Work instructions.
Please make an exact copy of the listing, without the pictures.

%%

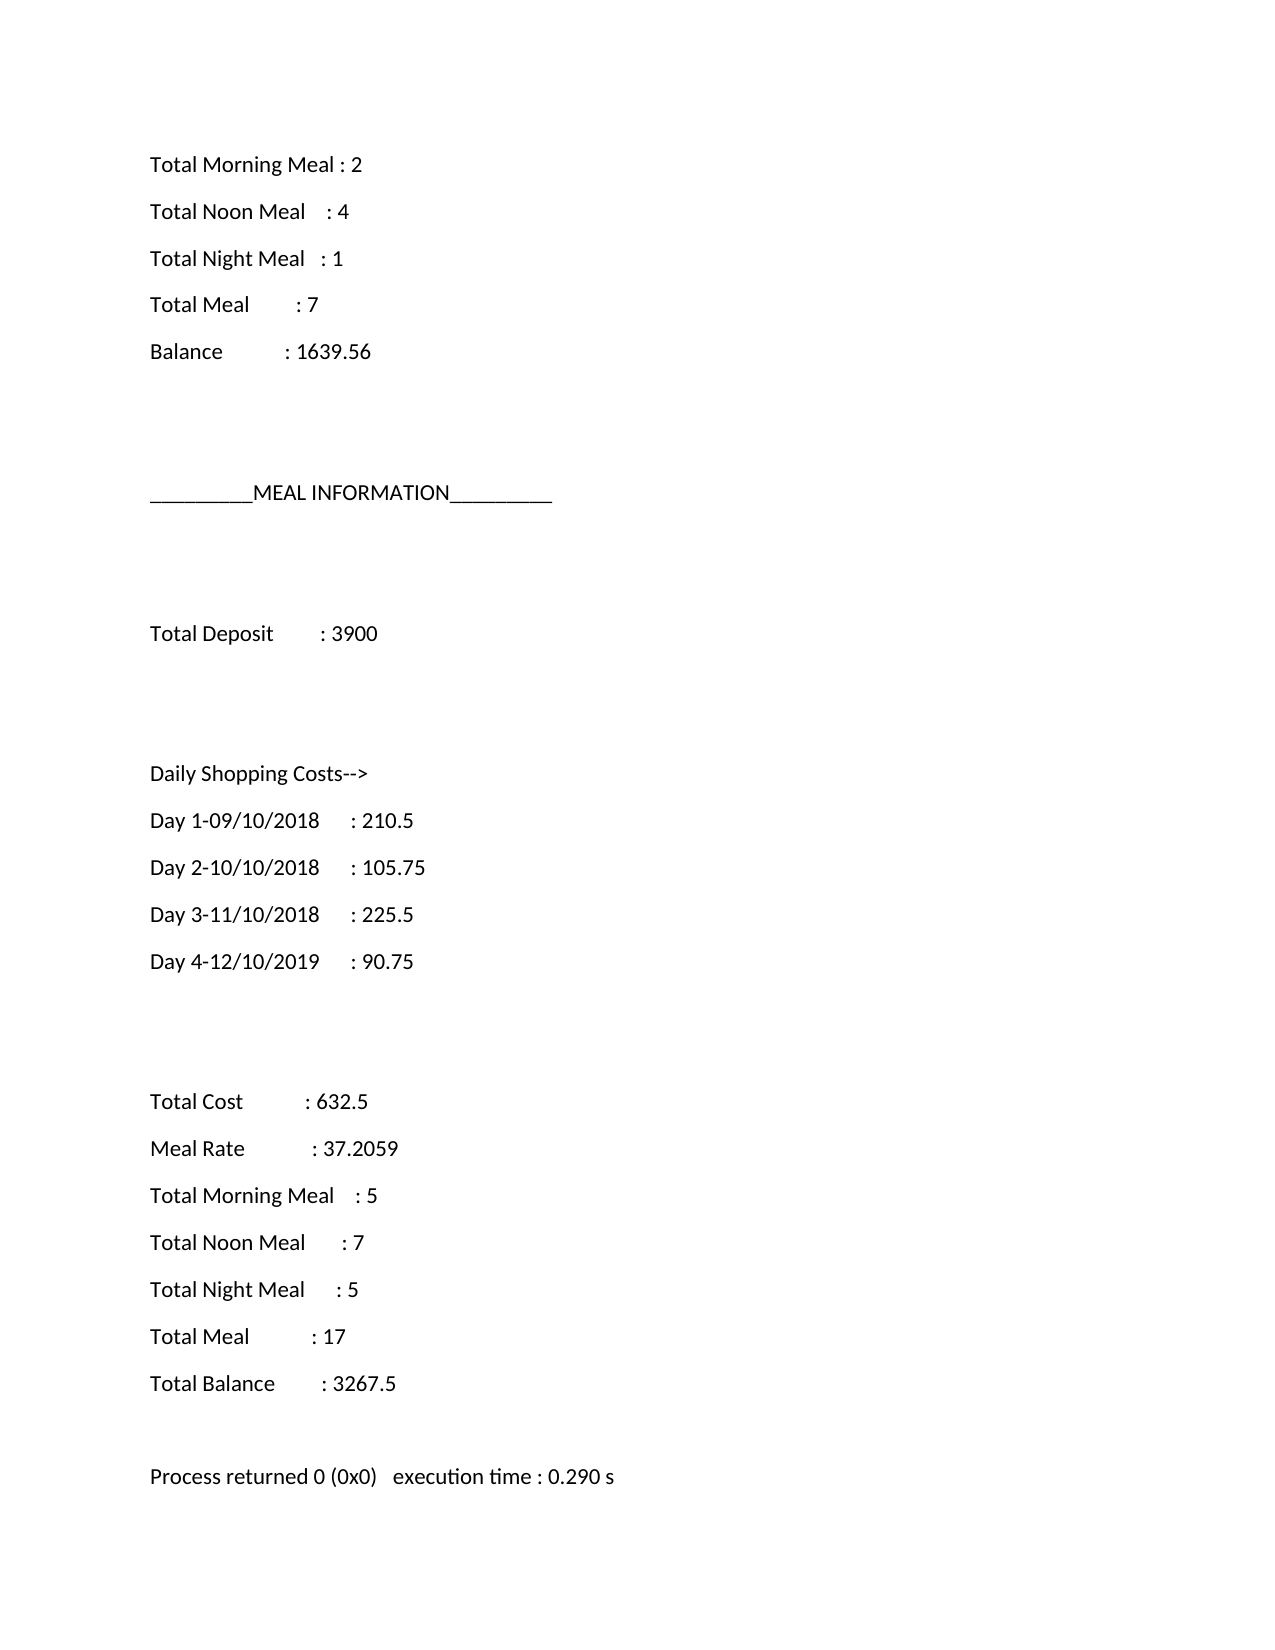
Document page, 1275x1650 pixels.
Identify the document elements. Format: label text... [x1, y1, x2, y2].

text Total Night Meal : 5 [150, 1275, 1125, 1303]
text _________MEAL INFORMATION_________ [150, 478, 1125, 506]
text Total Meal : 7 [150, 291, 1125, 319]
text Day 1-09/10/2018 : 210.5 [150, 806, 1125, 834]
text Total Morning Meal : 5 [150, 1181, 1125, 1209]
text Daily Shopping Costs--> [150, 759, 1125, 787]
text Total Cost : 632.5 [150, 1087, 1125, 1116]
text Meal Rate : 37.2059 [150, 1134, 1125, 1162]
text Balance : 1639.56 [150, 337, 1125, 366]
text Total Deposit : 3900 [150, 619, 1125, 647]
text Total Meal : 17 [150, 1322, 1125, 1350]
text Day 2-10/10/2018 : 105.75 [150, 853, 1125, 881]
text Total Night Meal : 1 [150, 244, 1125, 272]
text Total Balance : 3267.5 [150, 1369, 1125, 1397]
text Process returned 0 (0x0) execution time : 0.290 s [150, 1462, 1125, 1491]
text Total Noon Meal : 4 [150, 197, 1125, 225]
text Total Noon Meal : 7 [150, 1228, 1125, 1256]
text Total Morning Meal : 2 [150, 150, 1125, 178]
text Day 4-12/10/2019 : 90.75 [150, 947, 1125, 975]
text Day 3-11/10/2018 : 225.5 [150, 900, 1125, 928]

%%

Task response.
Document page, 1275x1650 pixels.
Identify the document elements. Format: label text... [x1, y1, x2, y2].

text Total Night Meal : 5 [150, 1275, 1125, 1303]
text _________MEAL INFORMATION_________ [150, 478, 1125, 506]
text Total Meal : 7 [150, 291, 1125, 319]
text Day 1-09/10/2018 : 210.5 [150, 806, 1125, 834]
text Total Morning Meal : 5 [150, 1181, 1125, 1209]
text Daily Shopping Costs--> [150, 759, 1125, 787]
text Total Cost : 632.5 [150, 1087, 1125, 1116]
text Meal Rate : 37.2059 [150, 1134, 1125, 1162]
text Balance : 1639.56 [150, 337, 1125, 366]
text Total Deposit : 3900 [150, 619, 1125, 647]
text Total Meal : 17 [150, 1322, 1125, 1350]
text Day 2-10/10/2018 : 105.75 [150, 853, 1125, 881]
text Total Night Meal : 1 [150, 244, 1125, 272]
text Total Balance : 3267.5 [150, 1369, 1125, 1397]
text Process returned 0 (0x0) execution time : 0.290 s [150, 1462, 1125, 1491]
text Total Noon Meal : 4 [150, 197, 1125, 225]
text Total Noon Meal : 7 [150, 1228, 1125, 1256]
text Total Morning Meal : 2 [150, 150, 1125, 178]
text Day 4-12/10/2019 : 90.75 [150, 947, 1125, 975]
text Day 3-11/10/2018 : 225.5 [150, 900, 1125, 928]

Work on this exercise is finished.